The Blind Store doesn’t stock much because each job is a custom design, so its not really anything they can stock on a shelf.
“Each one is custom based on your window and manufactured to specifications,” Allen explained. “Whatever color and style you want. There are many, many factors that go into what a person orders.”
About 90 percent of their clients call and they go to the home to take measurements and let the client make choices from samples.
“Sometimes we have people show up at the retail store and we have a showroom with all of our shutter and blinds products mounted on the wall,” Allen said. “They can come in and see the full size products. But 90 percent of our business is in-home consultations.”
Once the choices are made, the costs are tallied and then the order is sent to one of two factories. Then the product is shipped for installation.
Most of their products come from the factories of Spring Windows Fashion in Wisconsin.
They make what Allen calls the “Cadillac of blinds and shutters” under the Graber product line. The product has a lifetime guarantee.
“That’s a plus for our business,” Allen said. “If somebody buys something from us and in 50 years, say they get a cordless blind and something happens with the cordless works not catching anymore; the manufacturer will replace it, no questions asked. So that is a really good selling point for us.”
Allen said they can get pretty much any style: wood, faux wood, or aluminum shutters; interior shutters that go inside your window rather the outside; Roman shades, roller shades and blackout shades for night workers trying to sleep in daylight, and even drapery.
“We offer pretty much any treatment that will go in a window,” Allen said.
Allen said they opened a business in Ironton because it’s where he graduated from and because they were looking for a commercial property and a new home.
When they saw the building on Oak Street they knew they had found what they needed.
“It was crazy because there was this property that used to be the doughnut store and it had a house connected to it,” he said. “So we bought the whole property at once and killed two birds with one stone.”
In the past, the building had been many things including a doughnut shop, a baseball card shop and a laundromat.
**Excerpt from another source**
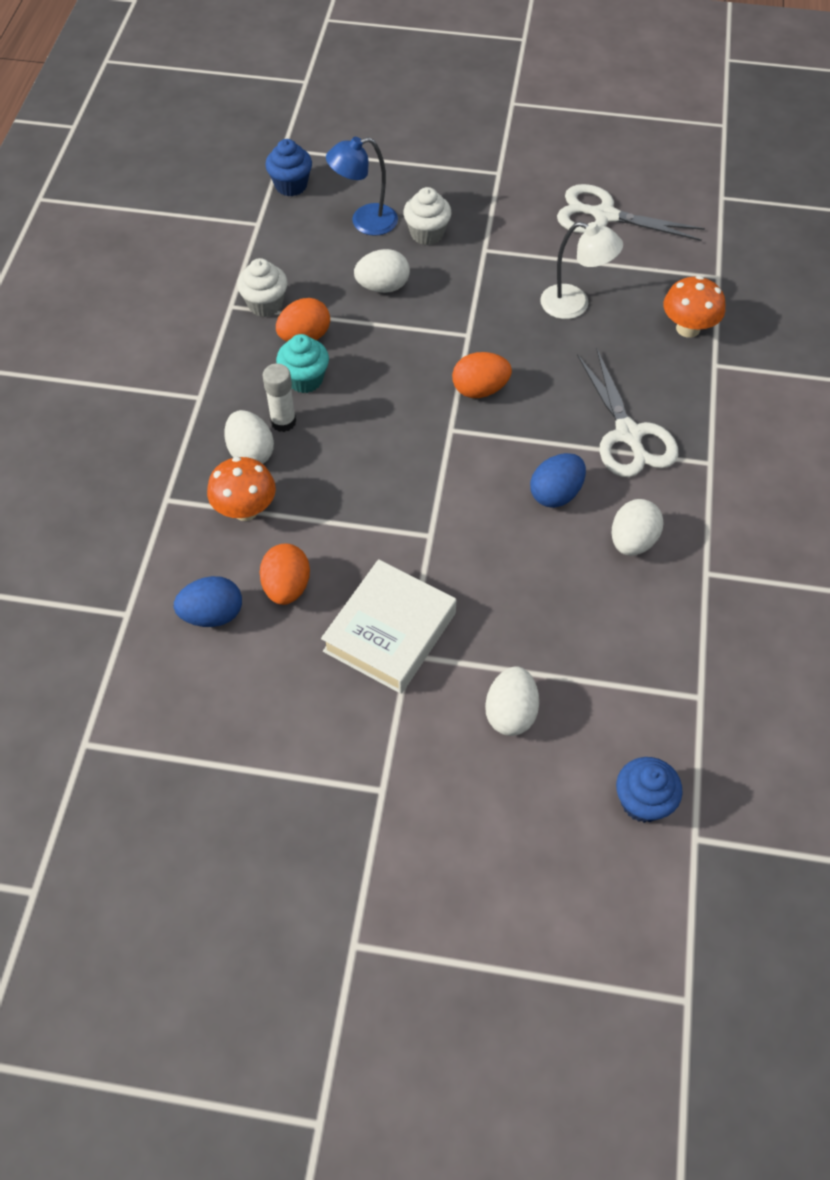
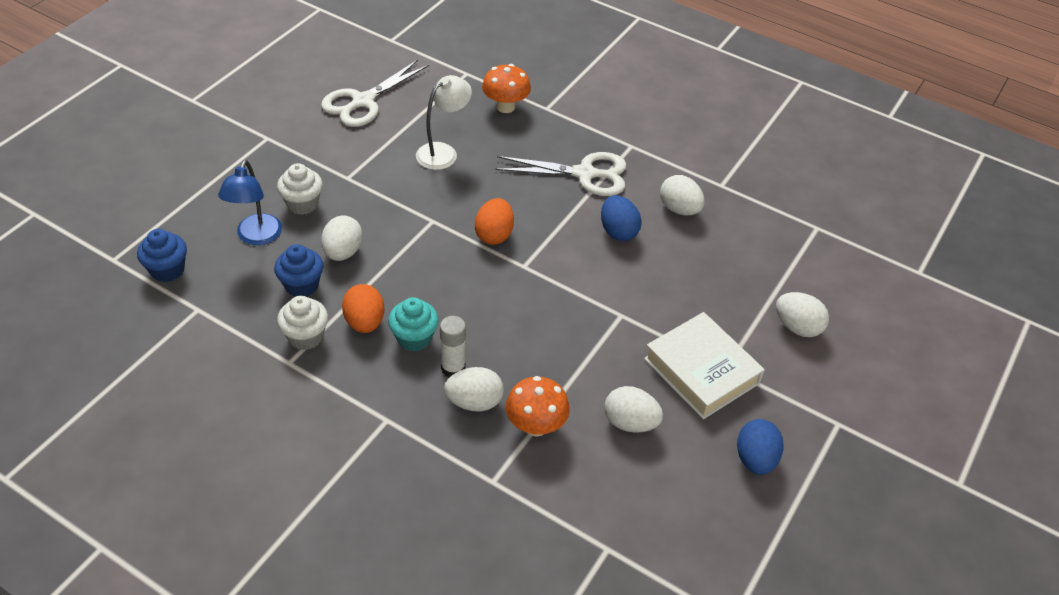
camera: 70 degrees left, 10 degrees down
blue egg [174,576,242,627] -> blue egg moved to [737,419,784,475]
orange egg [260,543,310,605] -> white egg [604,386,663,433]
blue cupcake [616,757,683,823] -> blue cupcake moved to [274,244,323,296]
“We gutted it. We put all new systems in, electrical, heating and air, lighting, plumbing, floors, walls. New windows,” Allen said. “It’s all pretty much new. It’s an old building and took a little bit to get it going. This building itself is probably as solid as the day it was built.”
Allen graduated from Ironton High School in 2006 and Ohio University in 2011. He and fiancé are realtors at Murdock Realty in Ironton. He says he will list or sell for friends and family but he is more on the investment side of it.
“It’s more of hobby than it is a job,” he said. “We do it for rental properties we own, so it is more of a personal investment.”
The Blind Store is located at 610 Oak Street. It is open from 10 a.m. to 5 p.m. Monday through Friday.